Resiniferatoxin (1) and daphnetoxin (2) are members of the daphnane diterpenoids—a class of diterpenoid orthoester compounds, many of which exhibit fascinating therapeutic activity. Resiniferatoxin, whose total synthesis has been achieved only once, is a strong analgesic possessing a complex and densely functionalised tetracyclic core. Now, the Inoue research group at the University of Tokyo have used a series of radical reactions to construct the tetracyclic skeleton of the daphnane diterpenoids (3).
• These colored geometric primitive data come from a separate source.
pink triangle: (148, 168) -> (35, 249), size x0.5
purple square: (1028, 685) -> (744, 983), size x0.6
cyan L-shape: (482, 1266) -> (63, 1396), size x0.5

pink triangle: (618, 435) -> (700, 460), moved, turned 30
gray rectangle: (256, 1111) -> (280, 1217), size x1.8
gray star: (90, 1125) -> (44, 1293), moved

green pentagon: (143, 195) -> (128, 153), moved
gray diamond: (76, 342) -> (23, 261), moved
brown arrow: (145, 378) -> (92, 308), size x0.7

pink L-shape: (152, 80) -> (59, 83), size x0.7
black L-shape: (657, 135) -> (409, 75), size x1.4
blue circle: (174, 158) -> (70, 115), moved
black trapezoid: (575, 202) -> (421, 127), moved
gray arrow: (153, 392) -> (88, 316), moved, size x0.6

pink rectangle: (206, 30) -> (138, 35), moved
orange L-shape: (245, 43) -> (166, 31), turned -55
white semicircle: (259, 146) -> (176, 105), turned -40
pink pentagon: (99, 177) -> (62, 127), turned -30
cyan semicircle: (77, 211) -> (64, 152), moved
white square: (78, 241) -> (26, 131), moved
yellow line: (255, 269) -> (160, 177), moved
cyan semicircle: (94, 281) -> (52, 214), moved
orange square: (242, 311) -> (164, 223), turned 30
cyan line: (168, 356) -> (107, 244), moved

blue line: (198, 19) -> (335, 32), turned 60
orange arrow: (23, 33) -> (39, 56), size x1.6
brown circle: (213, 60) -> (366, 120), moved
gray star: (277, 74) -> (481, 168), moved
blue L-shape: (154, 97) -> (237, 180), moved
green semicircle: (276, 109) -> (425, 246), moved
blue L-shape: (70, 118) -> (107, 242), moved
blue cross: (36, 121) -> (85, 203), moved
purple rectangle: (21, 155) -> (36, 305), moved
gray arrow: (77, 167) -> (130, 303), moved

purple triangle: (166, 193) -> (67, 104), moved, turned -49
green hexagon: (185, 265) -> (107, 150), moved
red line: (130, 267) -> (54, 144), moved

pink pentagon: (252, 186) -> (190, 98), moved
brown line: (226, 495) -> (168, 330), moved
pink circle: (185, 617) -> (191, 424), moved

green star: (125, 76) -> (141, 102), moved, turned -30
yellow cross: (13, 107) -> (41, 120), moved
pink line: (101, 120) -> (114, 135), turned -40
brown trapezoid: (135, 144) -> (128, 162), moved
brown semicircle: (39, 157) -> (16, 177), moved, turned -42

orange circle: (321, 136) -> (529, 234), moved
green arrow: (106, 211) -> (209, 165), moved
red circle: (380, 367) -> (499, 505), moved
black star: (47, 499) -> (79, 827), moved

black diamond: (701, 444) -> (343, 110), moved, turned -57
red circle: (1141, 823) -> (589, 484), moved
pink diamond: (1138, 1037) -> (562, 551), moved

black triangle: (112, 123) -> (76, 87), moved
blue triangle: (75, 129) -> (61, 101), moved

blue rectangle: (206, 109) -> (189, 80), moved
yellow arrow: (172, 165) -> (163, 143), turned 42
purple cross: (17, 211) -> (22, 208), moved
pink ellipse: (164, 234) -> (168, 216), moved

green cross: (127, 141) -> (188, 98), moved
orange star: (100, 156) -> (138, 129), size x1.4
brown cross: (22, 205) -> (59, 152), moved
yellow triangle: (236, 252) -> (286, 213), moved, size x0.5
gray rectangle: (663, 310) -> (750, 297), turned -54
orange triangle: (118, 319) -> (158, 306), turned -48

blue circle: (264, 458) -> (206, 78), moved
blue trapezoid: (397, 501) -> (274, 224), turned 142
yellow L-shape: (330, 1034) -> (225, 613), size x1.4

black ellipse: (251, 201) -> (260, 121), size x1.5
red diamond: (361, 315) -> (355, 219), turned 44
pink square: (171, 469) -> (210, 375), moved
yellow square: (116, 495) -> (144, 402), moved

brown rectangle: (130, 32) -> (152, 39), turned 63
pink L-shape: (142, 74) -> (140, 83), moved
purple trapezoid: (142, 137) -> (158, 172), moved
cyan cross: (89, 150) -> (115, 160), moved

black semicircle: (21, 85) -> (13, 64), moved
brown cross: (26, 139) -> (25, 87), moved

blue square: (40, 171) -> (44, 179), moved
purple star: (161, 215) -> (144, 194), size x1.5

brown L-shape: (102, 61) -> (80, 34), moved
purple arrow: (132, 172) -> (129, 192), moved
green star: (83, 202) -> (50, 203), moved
The first radical process was a 3-component coupling of a cyclopentanone (4), O,Se-acetal 5 and an allylstannane (6), and proceeded via a bridgehead radical generated from the reactive O,Se-acetal species. This impressive coupling assembled the A and C rings of the cyclic skeleton, forming 5 consecutive stereocentres in one step. These stereocentres were generated with high stereoselectivity with regards to the tertiary centres at C4 and C10, while the reaction was stereospecific for the creation of the tetrasubstituted C9 centre.
Subsequently, the researchers performed a 7-endo radical cyclisation of xanthate 8 in order to construct the 7-membered B ring. The protected daphnane diterpenoid skeleton (9) was produced as a single isomer with the desired stereochemistry at C8.
Tetracyclic skeleton 3 represents a common intermediate which, following functional group manipulations, would allow the synthesis of naturally-occurring daphnane diterpenoids, including resiniferatoxin, in addition to artificial analogues. The approach demonstrated by the Inoue group showcases the power of radical reactions in the formation of highly congested carbon frameworks and reinforces their relevance in the field of total synthesis.